If They're Not Cryin', We're Dyin'
Children should be seen and heard
A few months ago I was at a conference. It was one where a lot of people brought their families with them for a vacation as well. It was not a religious conference, by the way.
I thought it was very interesting that several of the women who were attending had their babies with them in the ballroom. Some of them had their bassinets sitting right next to their seat.
As they are known to do, some of the babies would cry from time to time. But that did not seem to bother anybody.
At one point someone even said from the dais, “If they’re not cryin’, we’re dyin’.” I thought that was a great sentiment.
To be honest, while having babies at a professional conference might sound odd, I thought it had a very healthy and even cool vibe.
Over the past few of years, I’d attended a few church or religious type conferences as well, and it’s not been uncommon there for women to have their babies with them in the event.

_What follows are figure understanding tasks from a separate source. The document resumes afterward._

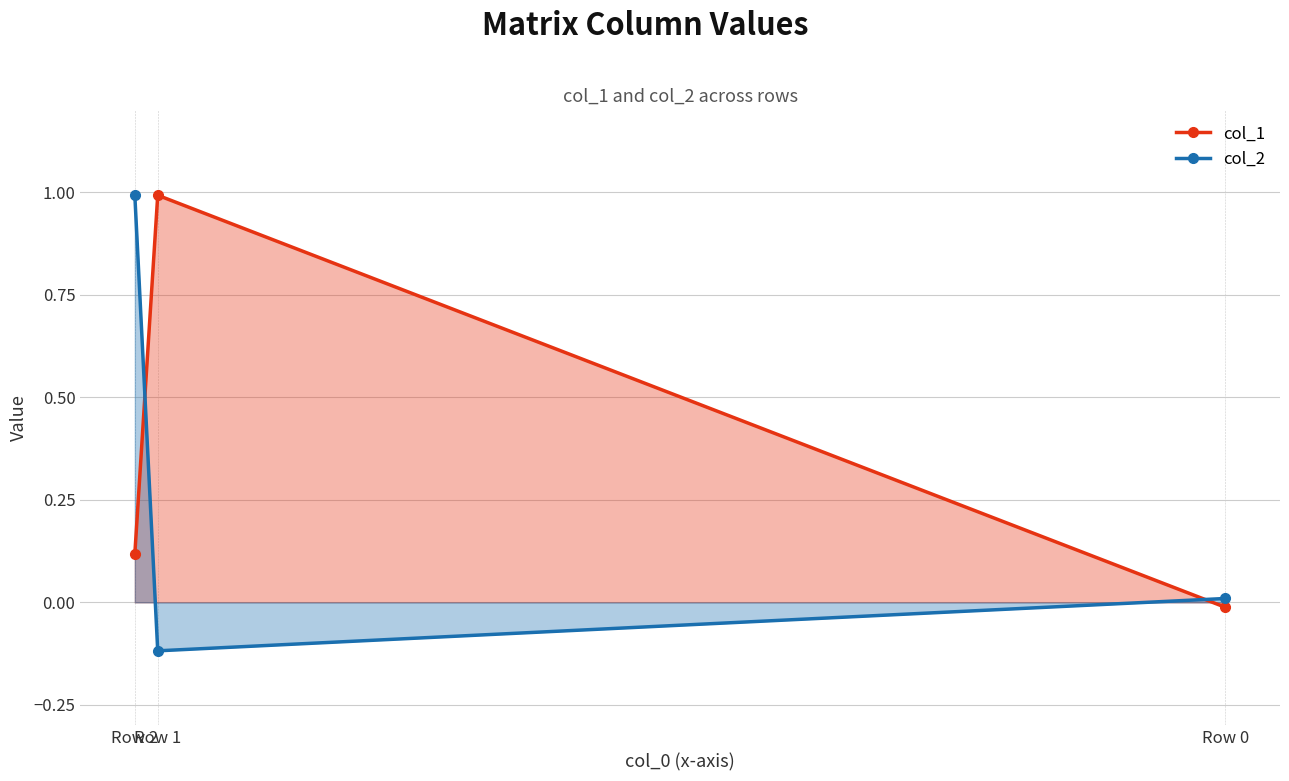

What is the sum of the col_2 values at Row 2 and Row 1?

0.9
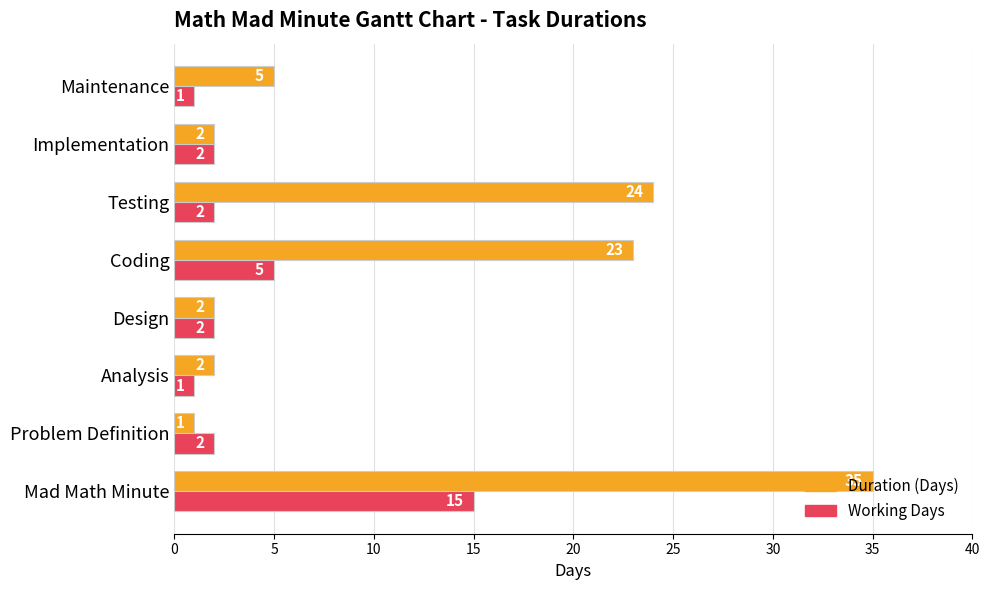

Rank the series by their maximum value, from lowest to highest.

Working Days, Duration (Days)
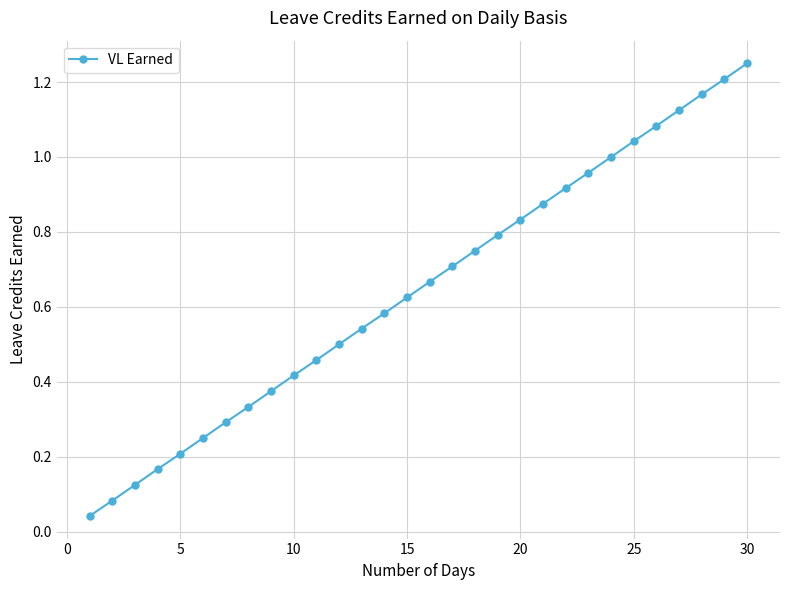

True or false: the data has more than 2 interior local peaks.

False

I don’t have have a comprehensive knowledge of how things worked in the past, but my impression is that it was pretty unusual for there to be babies in conference type settings if they event did not have onsite child care.

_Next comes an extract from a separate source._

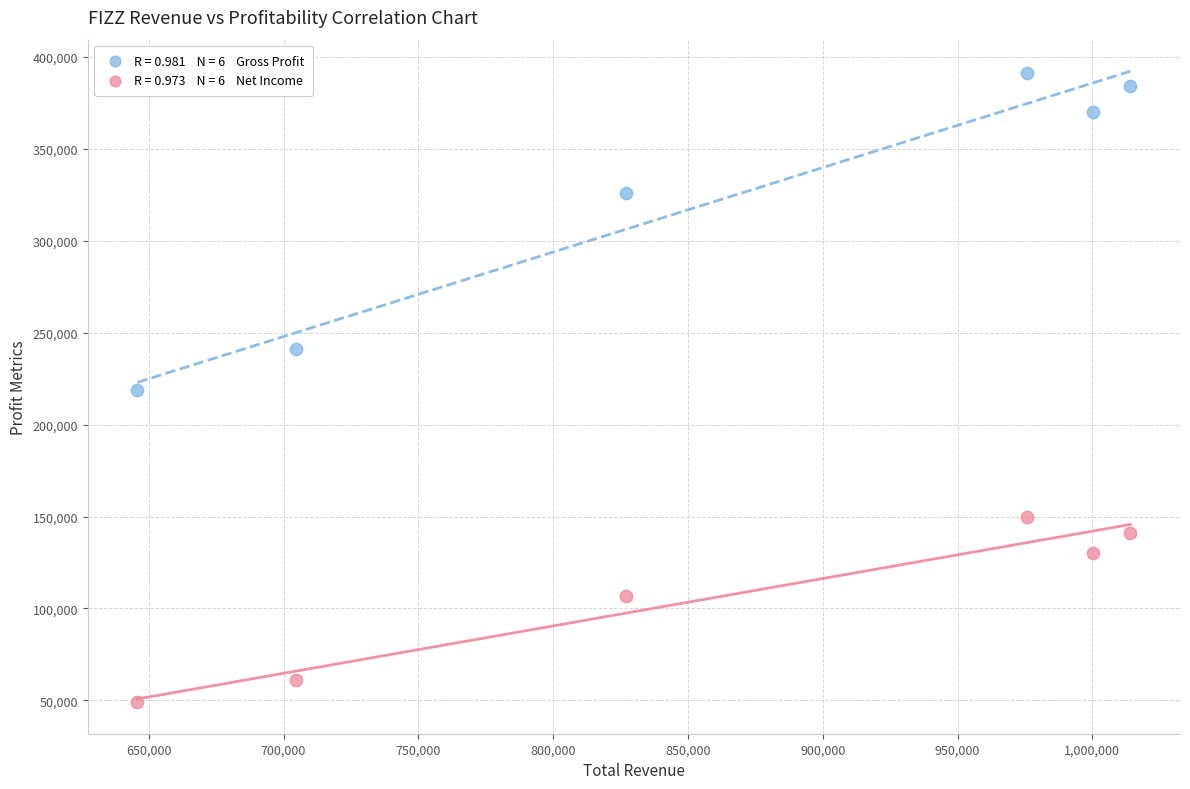

Across all data points, what is the range of Y values (max minus min)?

342100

We aren’t going back to a midcentury type world where women with young children were at home and not engaged in civic life apart from child-centered activities. If we want to raise birth rates, then we have to make it as easy as possible for women with young children to be able to remain engaged in life.
Practices like making it clear that babies are welcome at what might seem to be business or formal type events, and creating cultures in our communities where having kids around in adult settings is normal and expected, is one way to do that.
Because with our below replacement rate fertility, it literally is true that if they aren’t crying, our society is dying out.